Savings vs. Paying off credit cards:
Mathematically, it makes sense to pay off the expensive CC debt instead of putting it in an emergency savings account, especially since bank interest, pre TSFA, is taxable… reducing the amount of interest you receive even more!
BUT, and it’s a BIG but – your credit card may not always be available. The credit card company may decide (especially with the current ‘credit crunch’) to reduce your credit limit at any time – and possibly at the worst time… say, you lose your job! So paying a premium to ensure you have the emergency fund available to you may make sense. Personally, I wouldn’t feel comfortable depending on credit cards for an emergency.
November 3, 2008 at 10:37 pm
geoff and dina-
while dollar and cents wise you may be ’saving’ by paying off the debt first, but what’s next.
it’s logic versus the fact that you are a human being. guess who wins!
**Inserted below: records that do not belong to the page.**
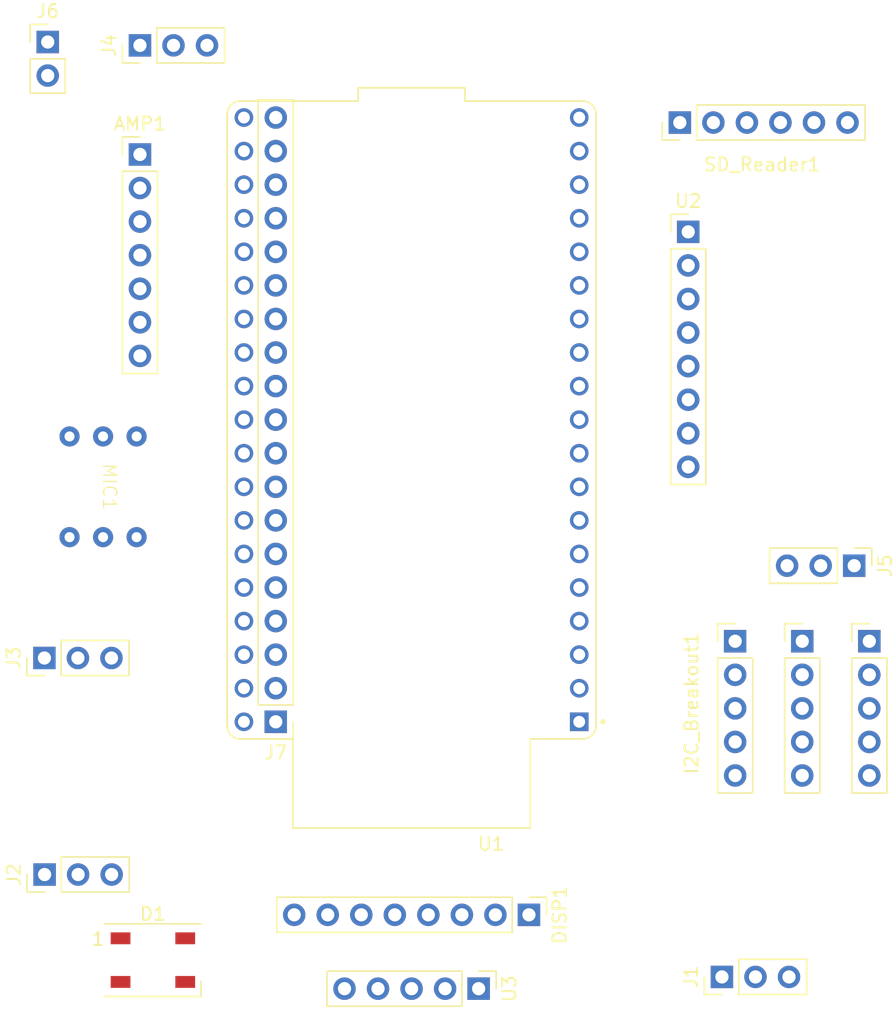
<source format=kicad_pcb>
(kicad_pcb (version 20221018) (generator pcbnew)

  (general
    (thickness 1.6)
  )

  (paper "A4")
  (layers
    (0 "F.Cu" signal)
    (31 "B.Cu" signal)
    (32 "B.Adhes" user "B.Adhesive")
    (33 "F.Adhes" user "F.Adhesive")
    (34 "B.Paste" user)
    (35 "F.Paste" user)
    (36 "B.SilkS" user "B.Silkscreen")
    (37 "F.SilkS" user "F.Silkscreen")
    (38 "B.Mask" user)
    (39 "F.Mask" user)
    (40 "Dwgs.User" user "User.Drawings")
    (41 "Cmts.User" user "User.Comments")
    (42 "Eco1.User" user "User.Eco1")
    (43 "Eco2.User" user "User.Eco2")
    (44 "Edge.Cuts" user)
    (45 "Margin" user)
    (46 "B.CrtYd" user "B.Courtyard")
    (47 "F.CrtYd" user "F.Courtyard")
    (48 "B.Fab" user)
    (49 "F.Fab" user)
    (50 "User.1" user)
    (51 "User.2" user)
    (52 "User.3" user)
    (53 "User.4" user)
    (54 "User.5" user)
    (55 "User.6" user)
    (56 "User.7" user)
    (57 "User.8" user)
    (58 "User.9" user)
  )

  (setup
    (pad_to_mask_clearance 0)
    (pcbplotparams
      (layerselection 0x00010fc_ffffffff)
      (plot_on_all_layers_selection 0x0000000_00000000)
      (disableapertmacros false)
      (usegerberextensions false)
      (usegerberattributes true)
      (usegerberadvancedattributes true)
      (creategerberjobfile true)
      (dashed_line_dash_ratio 12.000000)
      (dashed_line_gap_ratio 3.000000)
      (svgprecision 4)
      (plotframeref false)
      (viasonmask false)
      (mode 1)
      (useauxorigin false)
      (hpglpennumber 1)
      (hpglpenspeed 20)
      (hpglpendiameter 15.000000)
      (dxfpolygonmode true)
      (dxfimperialunits true)
      (dxfusepcbnewfont true)
      (psnegative false)
      (psa4output false)
      (plotreference true)
      (plotvalue true)
      (plotinvisibletext false)
      (sketchpadsonfab false)
      (subtractmaskfromsilk false)
      (outputformat 1)
      (mirror false)
      (drillshape 1)
      (scaleselection 1)
      (outputdirectory "")
    )
  )

  (net 0 "")
  (net 1 "+3.3V")
  (net 2 "GND")
  (net 3 "Net-(AMP1-SD)")
  (net 4 "unconnected-(AMP1-Gain-Pad4)")
  (net 5 "Net-(AMP1-DIN)")
  (net 6 "Net-(AMP1-BCLK)")
  (net 7 "Net-(AMP1-LRCLK)")
  (net 8 "unconnected-(D1-DOUT-Pad2)")
  (net 9 "Net-(D1-DIN)")
  (net 10 "Net-(DISP1-SCL)")
  (net 11 "Net-(DISP1-SDA)")
  (net 12 "Net-(DISP1-RES)")
  (net 13 "Net-(DISP1-DC)")
  (net 14 "Net-(DISP1-BLK)")
  (net 15 "Net-(I2C_Breakout1-SDA)")
  (net 16 "Net-(J1-Pin_2)")
  (net 17 "Net-(J2-Pin_2)")
  (net 18 "Net-(J3-Pin_2)")
  (net 19 "Net-(J4-Pin_1)")
  (net 20 "Net-(J4-Pin_2)")
  (net 21 "Net-(J4-Pin_3)")
  (net 22 "Net-(J5-Pin_1)")
  (net 23 "+3V3")
  (net 24 "Net-(MIC1-SCK)")
  (net 25 "Net-(MIC1-SD)")
  (net 26 "Net-(SD_Reader1-SCK)")
  (net 27 "Net-(SD_Reader1-MOSI)")
  (net 28 "Net-(SD_Reader1-MISO)")
  (net 29 "unconnected-(U1-EN-PadJ2_2)")
  (net 30 "unconnected-(U1-GND_J2_14-PadJ2_14)")
  (net 31 "unconnected-(U1-SD2-PadJ2_16)")
  (net 32 "unconnected-(U1-SD3-PadJ2_17)")
  (net 33 "unconnected-(U1-CMD-PadJ2_18)")
  (net 34 "unconnected-(U1-EXT_5V-PadJ2_19)")
  (net 35 "unconnected-(U2-XDA-Pad5)")
  (net 36 "unconnected-(U2-XCL-Pad6)")
  (net 37 "unconnected-(U2-ADD-Pad7)")
  (net 38 "unconnected-(U2-INT-Pad8)")
  (net 39 "unconnected-(U3-INT-Pad5)")
  (net 40 "unconnected-(I2C_Breakout3-INT-Pad4)")
  (net 41 "Net-(I2C_Breakout1-SDA)_1")
  (net 42 "unconnected-(I2C_Breakout1-INT-Pad4)")
  (net 43 "unconnected-(I2C_Breakout2-INT-Pad4)")
  (net 44 "unconnected-(DISP1-CS-Pad7)")
  (net 45 "Net-(J7-Pin_2)")
  (net 46 "Net-(J7-Pin_12)")
  (net 47 "Net-(J7-Pin_14)")
  (net 48 "Net-(J7-Pin_17)")
  (net 49 "Net-(J7-Pin_18)")
  (net 50 "Net-(J7-Pin_19)")

  (footprint "Connector_PinHeader_2.54mm:PinHeader_1x08_P2.54mm_Vertical" (layer "F.Cu") (at 154.686 62.372))

  (footprint "Connector_PinHeader_2.54mm:PinHeader_1x05_P2.54mm_Vertical" (layer "F.Cu") (at 168.402 93.345))

  (footprint "LED_SMD:LED_WS2812B_PLCC4_5.0x5.0mm_P3.2mm" (layer "F.Cu") (at 114.136 117.474))

  (footprint "Connector_PinHeader_2.54mm:PinHeader_1x05_P2.54mm_Vertical" (layer "F.Cu") (at 158.242 93.345))

  (footprint "Connector_PinHeader_2.54mm:PinHeader_1x03_P2.54mm_Vertical" (layer "F.Cu") (at 157.241 118.745 90))

  (footprint "Connector_PinHeader_2.54mm:PinHeader_1x03_P2.54mm_Vertical" (layer "F.Cu") (at 167.259 87.63 -90))

  (footprint "Connector_PinHeader_2.54mm:PinHeader_1x03_P2.54mm_Vertical" (layer "F.Cu") (at 113.157 48.26 90))

  (footprint "companion_mini_dev_board:MODULE_ESP32-DEVKITC-32E" (layer "F.Cu") (at 133.731 76.606 180))

  (footprint "companion_mini_dev_board:INMP441" (layer "F.Cu") (at 110.363 81.661 -90))

  (footprint "Connector_PinHeader_2.54mm:PinHeader_1x03_P2.54mm_Vertical" (layer "F.Cu") (at 105.918 94.615 90))

  (footprint "Connector_PinHeader_2.54mm:PinHeader_1x05_P2.54mm_Vertical" (layer "F.Cu") (at 163.322 93.345))

  (footprint "Connector_PinHeader_2.54mm:PinHeader_1x02_P2.54mm_Vertical" (layer "F.Cu") (at 106.172 48.006))

  (footprint "Connector_PinHeader_2.54mm:PinHeader_1x05_P2.54mm_Vertical" (layer "F.Cu") (at 138.811 119.634 -90))

  (footprint "Connector_PinHeader_2.54mm:PinHeader_1x08_P2.54mm_Vertical" (layer "F.Cu") (at 142.621 114.046 -90))

  (footprint "Connector_PinHeader_2.54mm:PinHeader_1x19_P2.54mm_Vertical" (layer "F.Cu") (at 123.444 99.441 180))

  (footprint "Connector_PinHeader_2.54mm:PinHeader_1x06_P2.54mm_Vertical" (layer "F.Cu") (at 154.051 54.102 90))

  (footprint "Connector_PinHeader_2.54mm:PinHeader_1x07_P2.54mm_Vertical" (layer "F.Cu") (at 113.157 56.515))

  (footprint "Connector_PinHeader_2.54mm:PinHeader_1x03_P2.54mm_Vertical" (layer "F.Cu") (at 105.933 110.998 90))

)

</source>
if it’s not paying off the debt what will be the next reason for not saving. while everyone may be well intentioned, it’s true and you’ll never save cuz by then you will need a new car, kids schooling etc and the debt cycle will never end! you will pay off one debt while incurring another. you have to get ahead of your self by saving.
consider it insurance. most fork over a good chunk every month. consider your saving account a payment into your own personal critical insurance plan. get a quote of critical insurance and work it into your budget and pay yourself!
you’ll never get ahead of your spending if you don’t save. we had to buy a family car this year. it felt good to pay for a $10,000 car in cash. the people didn’t believe us when we declined their loan offers. we could have $10,000 off our mortgage, true, but we’d have a car loan instead at a higher rate. and we wouldn’t have that nice happy feeling either.
November 3, 2008 at 10:44 pm
I don’t think you need to choose between paying off debt and building the emergency fund. Do both.
The habit of putting money away is too important to put off.
You can allocate just a small percentage of your cash to the EF while you work hard on the debt, and as the debt goes down, increase the EF savings. As jay says, relying on the credit card as the EF is not as secure as it might seem.
There is also something really heartening about having an account with a sum that keeps growing, however piddly it might be! It’s good for us, psychologically!
November 3, 2008 at 10:55 pm
I agree with Mountain Girl.
Also, because you have debt it makes it more important to have emergency fund. You need those funds to be there just in case you get laid off from work, or you need to stop working due to illness. Just because your income stop coming, you still need to make payments.
I have my saving accounts with Citizens Bank of Canada. I used to be saving with ING until after I became unhappy with its customer service. Anyway, like Gail says, find a bank that offers high interest saving accounts, and that you could be happy with. There’s no excuse not to have a saving account.
November 3, 2008 at 11:12 pm
While paying off my debt, I have managed to claw together a one-month emergency fund. Although it will probably take me about 3 years to get a six-month emergency fund, just having that small amount saved makes me feel much better than I would feel had I put everything into paying down my debt.
I hope others thinking of putting off saving for their emergency fund will consider how nice it will be on the day the debt is gone AND there is money in the bank.
January 19, 2009 at 11:23 pm
Hi
I have almost a years worth of pay in RRSP. Is it okay to think of this as my emergency savings? I just opened a TFSA to start an emergency fund, but i am also thinking that RRSP season is almost done, is it worth it to top up my RRSP’s till the end of February and then use my tax refund to start my emergency fund??